En 1975 entró al Cronista Comercial como redactor deportivo. Ese año volvió a Europa y prometió regresar a Buenos Aires con una nota al futbolista Osvaldo Piazza, que jugaba en el Saint Etienne de Francia. “Como no pude hacer la entrevista, Carlos Somigliana me propuso responder en lugar de Piazza. Fue un reportaje magnífico: ocultos en una diminuta oficina de la calle Alsina, frente a la Manzana de las Luces, describimos minuciosamente las fachadas 18ème siècle de la ciudad de Saint Etienne, el jardín de la espléndida casa donde vivía Piazza, el estadio donde jugaba. Recuerdo que ni siquiera había en el diario una enciclopedia que nos informara de la distancia que separa París de Saint Etienne y la estimamos —mal— en trescientos kilómetros. Seguro que Piazza no respondió nunca de manera tan cartesiana y con un lenguaje tan sofisticado sobre el arte de defender el área. El jefe de la sección Deportes quedó encantado con el reportaje, pero me dio un sermón por no haberle traído fotos”.

La vagancia que cargaba Soriano cada vez que tenía que escribir sobre lo que no le interesaba se convertía en puro combustible cuando el tema lo atraía. Las ganas de trabajar aparecían cuando sentía la necesidad de decir algo. Todas sus novelas se construyeron de esa manera.

“Para lo que lo apasionaba no era vago”, contaba su viuda, la francesa Catherine Brucher, en una entrevista para La Nación publicada en 2009. Agregaba que Soriano “era obsesivo con la corrección y estaba horas y horas sacando palabras y limpiando sus novelas lo más posible. Hasta que en un momento decía: ‘Aquí paro, no saco más porque no va a quedar nada’”.

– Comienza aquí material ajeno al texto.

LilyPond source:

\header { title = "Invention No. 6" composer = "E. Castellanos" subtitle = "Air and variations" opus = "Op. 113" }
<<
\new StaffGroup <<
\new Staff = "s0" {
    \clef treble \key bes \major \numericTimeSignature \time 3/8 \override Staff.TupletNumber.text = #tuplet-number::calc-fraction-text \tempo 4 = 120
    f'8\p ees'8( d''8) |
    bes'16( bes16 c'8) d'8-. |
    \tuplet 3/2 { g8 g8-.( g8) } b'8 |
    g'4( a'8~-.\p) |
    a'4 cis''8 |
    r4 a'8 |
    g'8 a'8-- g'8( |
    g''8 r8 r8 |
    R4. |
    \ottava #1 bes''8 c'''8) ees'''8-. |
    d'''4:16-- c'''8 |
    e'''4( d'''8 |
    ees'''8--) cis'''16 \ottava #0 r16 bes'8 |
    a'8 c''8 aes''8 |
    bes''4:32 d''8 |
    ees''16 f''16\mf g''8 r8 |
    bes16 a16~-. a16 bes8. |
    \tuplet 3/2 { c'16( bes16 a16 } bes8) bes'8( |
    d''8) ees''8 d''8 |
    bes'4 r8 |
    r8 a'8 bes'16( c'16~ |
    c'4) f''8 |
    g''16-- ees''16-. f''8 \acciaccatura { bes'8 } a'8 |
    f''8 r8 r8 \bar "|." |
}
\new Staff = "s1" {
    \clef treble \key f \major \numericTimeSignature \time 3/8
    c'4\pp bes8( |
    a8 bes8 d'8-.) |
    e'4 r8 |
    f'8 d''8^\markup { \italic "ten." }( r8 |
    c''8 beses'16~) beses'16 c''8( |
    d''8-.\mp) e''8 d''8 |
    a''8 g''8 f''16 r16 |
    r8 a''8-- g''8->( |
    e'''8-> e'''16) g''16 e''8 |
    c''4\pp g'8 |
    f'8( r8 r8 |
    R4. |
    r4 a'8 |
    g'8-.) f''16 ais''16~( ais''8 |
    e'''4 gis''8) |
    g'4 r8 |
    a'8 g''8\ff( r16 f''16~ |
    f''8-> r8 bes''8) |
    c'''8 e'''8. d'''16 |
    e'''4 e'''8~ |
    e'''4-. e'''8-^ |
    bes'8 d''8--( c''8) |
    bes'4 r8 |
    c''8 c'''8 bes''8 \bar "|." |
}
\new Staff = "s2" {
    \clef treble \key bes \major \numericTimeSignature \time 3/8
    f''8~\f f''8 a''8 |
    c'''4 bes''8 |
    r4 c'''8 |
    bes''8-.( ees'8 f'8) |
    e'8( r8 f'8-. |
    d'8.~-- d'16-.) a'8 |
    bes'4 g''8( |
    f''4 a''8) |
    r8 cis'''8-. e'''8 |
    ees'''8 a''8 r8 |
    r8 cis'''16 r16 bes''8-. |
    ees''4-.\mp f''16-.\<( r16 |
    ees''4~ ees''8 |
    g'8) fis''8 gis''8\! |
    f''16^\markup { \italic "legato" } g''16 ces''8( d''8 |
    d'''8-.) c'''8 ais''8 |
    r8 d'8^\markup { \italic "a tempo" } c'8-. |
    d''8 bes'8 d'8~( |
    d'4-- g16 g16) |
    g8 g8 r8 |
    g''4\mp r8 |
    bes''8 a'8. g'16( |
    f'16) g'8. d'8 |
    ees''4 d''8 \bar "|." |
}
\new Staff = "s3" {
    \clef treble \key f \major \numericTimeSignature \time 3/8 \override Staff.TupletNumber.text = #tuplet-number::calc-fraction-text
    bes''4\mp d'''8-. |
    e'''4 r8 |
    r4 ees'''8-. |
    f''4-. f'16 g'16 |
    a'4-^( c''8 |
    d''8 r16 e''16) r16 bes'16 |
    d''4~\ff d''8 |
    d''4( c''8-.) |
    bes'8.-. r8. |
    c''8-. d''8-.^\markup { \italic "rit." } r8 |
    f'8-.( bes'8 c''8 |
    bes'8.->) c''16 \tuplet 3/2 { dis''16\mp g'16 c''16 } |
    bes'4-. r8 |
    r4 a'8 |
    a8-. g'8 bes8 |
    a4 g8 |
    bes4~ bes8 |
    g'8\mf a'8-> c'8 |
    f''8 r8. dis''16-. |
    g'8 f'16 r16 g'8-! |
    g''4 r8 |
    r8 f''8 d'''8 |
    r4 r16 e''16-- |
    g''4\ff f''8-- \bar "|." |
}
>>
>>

“Por lo general, mis personajes llegan y golpean a mi puerta. O a veces me los encuentro en algún cruce, sin saber en ese momento que son los personajes que busco. Nunca tengo un plan previo para escribir mis novelas. Trabajo sobre una frase convincente que me sirva para abrir el libro, o sobre un personaje que me parece sólido. Una vez definido eso, dejo que me lleve, que me arrastre. Es una manera de descubrir algo nuevo cada día. Un ejemplo obvio es Cuarteles de invierno: un cantor de tangos y un boxeador. Una vez plantados, se comportan como ellos quieren”, decía en agosto del 87 en El Cronista Comercial.

En sus novelas (Triste, solitario y final, No habrá más penas ni olvido, Cuarteles de invierno, A sus plantas rendido un león, Una sombra ya pronto serás, El ojo de la Patria y La hora sin sombra) se encuentra lo mejor de Soriano. También en sus compilados de crónicas, relatos y entrevistas, como Rebeldes, soñadores y fugitivos, Cuentos de los años felices y el propio Artistas, locos y criminales.

A veinte años de su muerte se podría arriesgar que el éxito popular de Soriano no ocurre por los motivos que arrojan quienes lo desprecian y lo acusan de populista (ese término tan macrista, tibio y republicano), sino porque al leerlo provoca empatía inmediata. Como el protagonista del cuento de Fontanarrosa que opina que no podés ser ídolo si sos demasiado perfecto. Y que dice: “Si no tenés ninguna fulería, si no te han cazado en ningún renuncio… ¿Cómo mierda la gente se va a sentir identificada con vos? ¿Qué tenés en común con los monos de la tribuna?”.

Publicado en La Agenda en febrero de 2017.